Mike buys 12 hours of Lux for Amanda during their anniversary weekend, which she spends in a state of weird, artificial bliss thanks to the dialed-up pleasure centers that make the toughest burger a delicacy and sex almost too good. Unfortunately, this experience is paid for Mike de-masking himself on Dum Dummies, resulting in a compromising photo of him tacked to the bulletin board at work when he gets back. Shane is responsible, of course, but he doesn’t deserve the fate he gets next, run over and presumably disfigured by a big machine during a fight with an incensed Mike. It’s enough to get Mike fired, and he’s probably lucky he doesn’t face worse consequences than that. Gaynor won’t budge on maintaining their Plus subscription, of course, and she’s quick to inform them that it’ll cost them an extra $90 a month if they want to have a baby. After all, pregnancy takes a lot of processing.

From here, “Common People” picks up another year later, on their fifth anniversary. Both Mike and Amanda look unwell, tired, and pale, and, in Mike’s case, they have missing teeth. He’s clearly still on Dum Dummies, presumably their only monetary source outside of the remaining baby money they’re living on? It’s a bleak, bleak scene, and it’s almost a relief when Amanda says, “It’s time” during a 30-minute serenity Lux booster (paid for thanks to a “private buyer”). So we get that disturbing, somber final scene of Mike tucking his wife into bed before smothering her with a pillow during an unconscious “antidepressant lozenges” ad, a logical destination on this episode’s long march to a grim inevitability. And in the closing image of the episode, he returns to Dum Dummies with a box cutter, back at it again.

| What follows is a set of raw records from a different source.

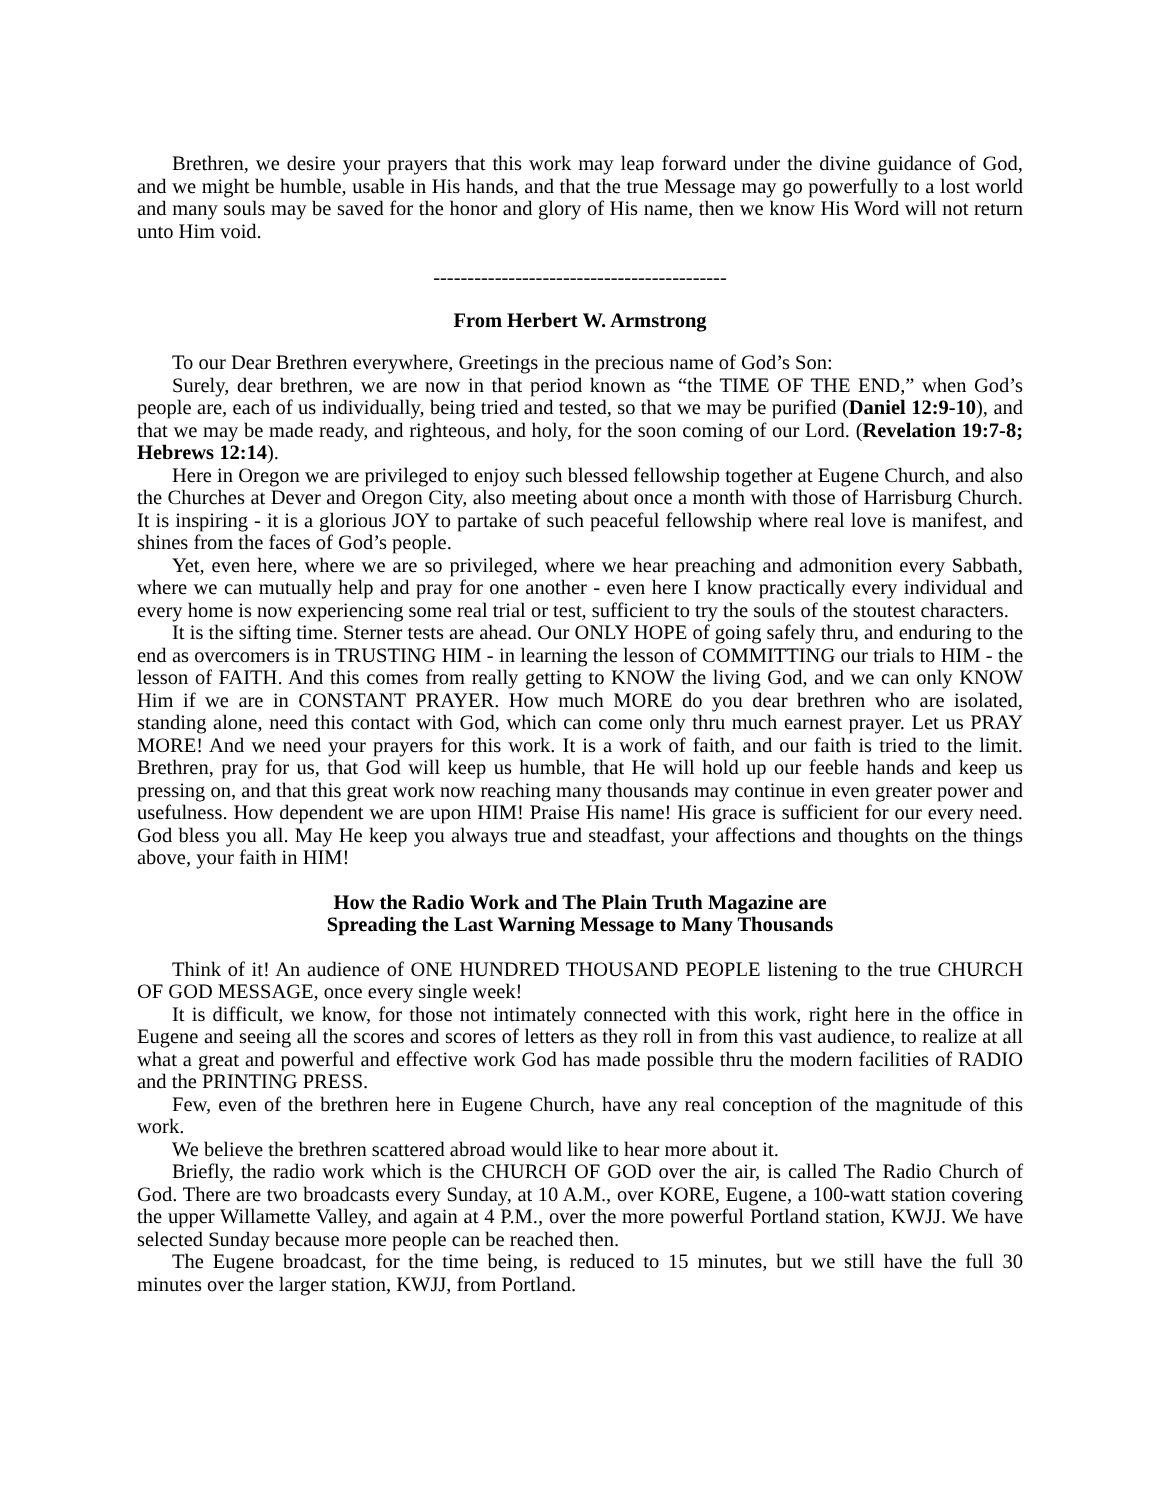Brethren, we desire your prayers that this work may leap forward under the divine guidance of God, and we might be humble, usable in His hands, and that the true Message may go powerfully to a lost world and many souls may be saved for the honor and glory of His name, then we know His Word will not return unto Him void.
-------------------------------------------
From Herbert W. Armstrong
To our Dear Brethren everywhere, Greetings in the precious name of God’s Son:
Surely, dear brethren, we are now in that period known as “the TIME OF THE END,” when God’s people are, each of us individually, being tried and tested, so that we may be purified (Daniel 12:9-10), and that we may be made ready, and righteous, and holy, for the soon coming of our Lord. (Revelation 19:7-8; Hebrews 12:14).
Here in Oregon we are privileged to enjoy such blessed fellowship together at Eugene Church, and also the Churches at Dever and Oregon City, also meeting about once a month with those of Harrisburg Church. It is inspiring - it is a glorious JOY to partake of such peaceful fellowship where real love is manifest, and shines from the faces of God’s people.
Yet, even here, where we are so privileged, where we hear preaching and admonition every Sabbath, where we can mutually help and pray for one another - even here I know practically every individual and every home is now experiencing some real trial or test, sufficient to try the souls of the stoutest characters.
It is the sifting time. Sterner tests are ahead. Our ONLY HOPE of going safely thru, and enduring to the end as overcomers is in TRUSTING HIM - in learning the lesson of COMMITTING our trials to HIM - the lesson of FAITH. And this comes from really getting to KNOW the living God, and we can only KNOW Him if we are in CONSTANT PRAYER. How much MORE do you dear brethren who are isolated, standing alone, need this contact with God, which can come only thru much earnest prayer. Let us PRAY MORE! And we need your prayers for this work. It is a work of faith, and our faith is tried to the limit. Brethren, pray for us, that God will keep us humble, that He will hold up our feeble hands and keep us pressing on, and that this great work now reaching many thousands may continue in even greater power and usefulness. How dependent we are upon HIM! Praise His name! His grace is sufficient for our every need. God bless you all. May He keep you always true and steadfast, your affections and thoughts on the things above, your faith in HIM!
How the Radio Work and The Plain Truth Magazine are
Spreading the Last Warning Message to Many Thousands
Think of it! An audience of ONE HUNDRED THOUSAND PEOPLE listening to the true CHURCH OF GOD MESSAGE, once every single week!
It is difficult, we know, for those not intimately connected with this work, right here in the office in Eugene and seeing all the scores and scores of letters as they roll in from this vast audience, to realize at all what a great and powerful and effective work God has made possible thru the modern facilities of RADIO and the PRINTING PRESS.
Few, even of the brethren here in Eugene Church, have any real conception of the magnitude of this work.
We believe the brethren scattered abroad would like to hear more about it.
Briefly, the radio work which is the CHURCH OF GOD over the air, is called The Radio Church of God. There are two broadcasts every Sunday, at 10 A.M., over KORE, Eugene, a 100-watt station covering the upper Willamette Valley, and again at 4 P.M., over the more powerful Portland station, KWJJ. We have selected Sunday because more people can be reached then.
The Eugene broadcast, for the time being, is reduced to 15 minutes, but we still have the full 30 minutes over the larger station, KWJJ, from Portland.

In the end, this premiere feels jumbled on a tonal, narrative, and thematic level, unable to really settle on one target to satirize and explore in depth. As a result, I didn’t feel very moved during those theoretically tragic final beats, despite liking Jones’s and O’Dowd’s performances. I won’t take this as any definitive sign of season seven’s overall quality, but if Brooker wanted to start off with a bang and prove Black Mirror still has ideas in the tank, he may have chosen wrong.

Final Reflections

• Amanda advertising “Silver Swans” 50-plus dating to her indignant 49-year-old principal is funny, I won’t lie.

• Tracee Ellis Ross is another highlight of this episode, of course. Her polite deliveries of bad news are infuriating in a good way.